I tend to find the sniping at Stallman over gcc a little annoying overall. There are plenty of ways I disagree with Stallman's strategy, but from a "show me the code" perspective, he produced a free-software C compiler suitable for use in a modern free Unix 25 years before any of the MIT/BSD-license proponents did (until llvm, their only real alternative was the original pcc from the 1970s, which is why the BSDs all grudgingly use gcc).


There is nothing hypothetical about the freedom that Mozilla and GCC are trying to preserve.

NeXT tried to release Objective-C as a proprietary patch to GCC. It was only after the FSF told them that that was in violation of the GPL that they released the source under the GPL, now allowing Objective-C code to run on other platforms (I do in fact know people who deploy production code written in Objective-C on Linux, so this is not at all hypothetical).

Furthermore, NeXT^H^H^H^H Apple is now an even larger threat to computing freedom. They now have several Tivoized devices which forbid you from installing your own software on them unless you agree to an insane license from Apple that prevents you from writing any sort of interpreter or compiler that runs on or even targets those devices (oh, and also forbids political satire, apparently, unless you happen to be a Pulitzer prizewinner and get lots of press out of your rejection). People are talking of using these devices to replace their primary computer; people are even using these things, which are controlled by Apple and can have content remotely wiped from them, for government business. This is most definitely not an issue of "hypothetical" freedom; there are real freedoms being taken by Apple. They have even explicitly stopped upgrading to newer versions of GCC because of fear about the GPLv3; they don't want to make their platforms more free as the GPLv3 would require.

The H.264 issue is not hypothetical either. The licensing system is baroque and risky, as the MPEG-LA reserves the right to change the licensing in the future, meaning products with decoders, encoders, or even content encoded with H.264 may suddenly have massive royalties charged (with only a promise not to change anything for the next couple of years).


  Furthermore, NeXT^H^H^H^H Apple is now an even larger
  threat to computing freedom.
Sure. Mostly sponsoring the development of Clang and by shipping it for free with their OS.


GCC was architected by Stallman to be intentionally inextensible, as a means of enforcing their interpretation of the GPL through technical means

Yeah, Stallman hates extensible software. Look at Emacs, for example. That thing can't do anything Stallman didn't originally intend.

Try again.


> considering how soundly Webkit is beating Gecko on every front

When did WebKit get support for Direct2D?

| PROBLEM SET |
**1.** Translate this sentence from the comments on GCC and Stallman into Spanish: "There is nothing hypothetical about the freedom that Mozilla and GCC are trying to preserve."
**2.** Pick up the comments on GCC and Stallman after their final line and write the next few lines of the discussion.
The records after this point come from a separate source.

| Page-level text extractions |
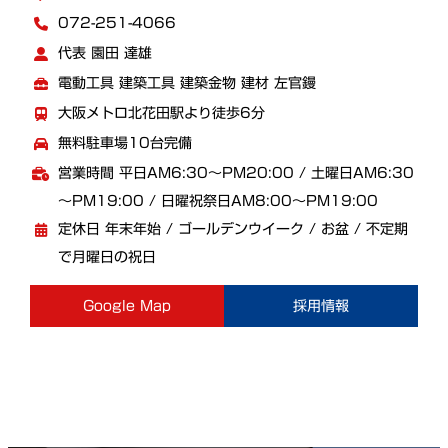
072-251-4066
代表 園田 達雄
電動工具 建築工具 建築金物 建材 左官鏝
大阪メトロ北花田駅より徒歩6分
無料駐車場10台完備
営業時間 平日AM6:30～PM20:00 / 土曜日AM6:30
～PM19:00 / 日曜祝祭日AM8:00～PM19:00
定休日 年末年始 / ゴールデンウイーク / お盆 / 不定期
で月曜日の祝日
Google Map
採用情報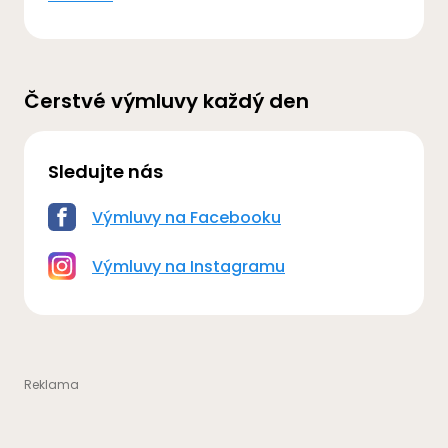
Čerstvé výmluvy každý den
Sledujte nás
Výmluvy na Facebooku
Výmluvy na Instagramu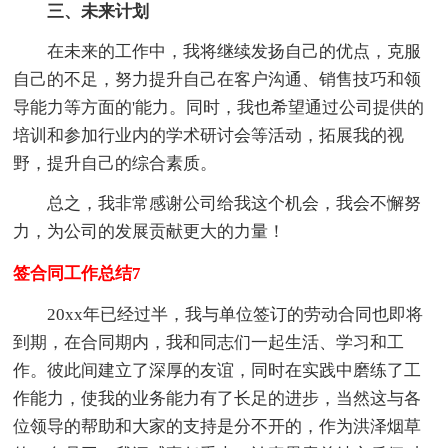
三、未来计划
在未来的工作中，我将继续发扬自己的优点，克服
自己的不足，努力提升自己在客户沟通、销售技巧和领
导能力等方面的'能力。同时，我也希望通过公司提供的
培训和参加行业内的学术研讨会等活动，拓展我的视
野，提升自己的综合素质。
总之，我非常感谢公司给我这个机会，我会不懈努
力，为公司的发展贡献更大的力量！
签合同工作总结7
20xx年已经过半，我与单位签订的劳动合同也即将
到期，在合同期内，我和同志们一起生活、学习和工
作。彼此间建立了深厚的友谊，同时在实践中磨练了工
作能力，使我的业务能力有了长足的进步，当然这与各
位领导的帮助和大家的支持是分不开的，作为洪泽烟草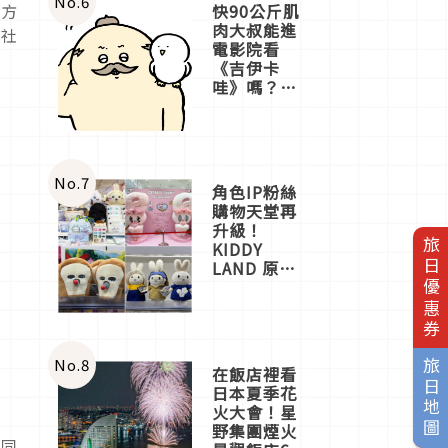
No.
6
快90公斤肌
雙方
肉大叔能進
與社
電影院看
《吉伊卡
哇》嗎？日
本重金屬樂
團「打首」
會長與
nagano老師
一同給出了
No.
7
角色IP粉絲
答案
購物天堂再
升級！
旅日優惠券
KIDDY
LAND 原宿
店吉伊卡哇
迎客，新開
幕
OMOKADO
店3分即達
No.
8
旅日地圖
在飯店裡看
日本夏季花
火大會！星
野集團煙火
應同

| ANSWERS TO THE EXERCISE |
**1.** No hay nada hipotético en la libertad que Mozilla y GCC intentan preservar.

**2.**
Could the person who downvoted me elaborate on why he downvoted me? The newest Firefox nightly has Direct2D. If WebKit is "soundly ... beating" Gecko on every front, then one of those fronts would be hardware acceleration. When did WebKit get support for Direct2D?


Webkit has used Quartz on OS X to do accelerated drawing for a long time, and Apple's port to Windows had basic hardware compositing. The GTK+ port uses Cairo for drawing and gets whatever acceleration Gecko would on those platforms. Google wrote a library called Skia to do that on all the platforms they support (using OpenGL directly, Freetype, GDI+, etc.) — it was integrated into mainline Webkit a couple years ago, and is used by several of the forks.

Mozilla is very late to the party. It seems like they're following Microsoft's lead here after they released builds of IE9 that use Direct2D and started dropping talking points about 'accelerated graphics'.


> Webkit has used Quartz on OS X to do accelerated drawing for a long time, and Apple's port to Windows had basic hardware compositing

Quartz Compositor, as the name suggests, can only do compositing. This isn't just compositing. Windows Vista and above and Linux with Compiz also do compositing in hardware -- that isn't nearly comparable to Direct2D, though, because all these solutions render on the CPU.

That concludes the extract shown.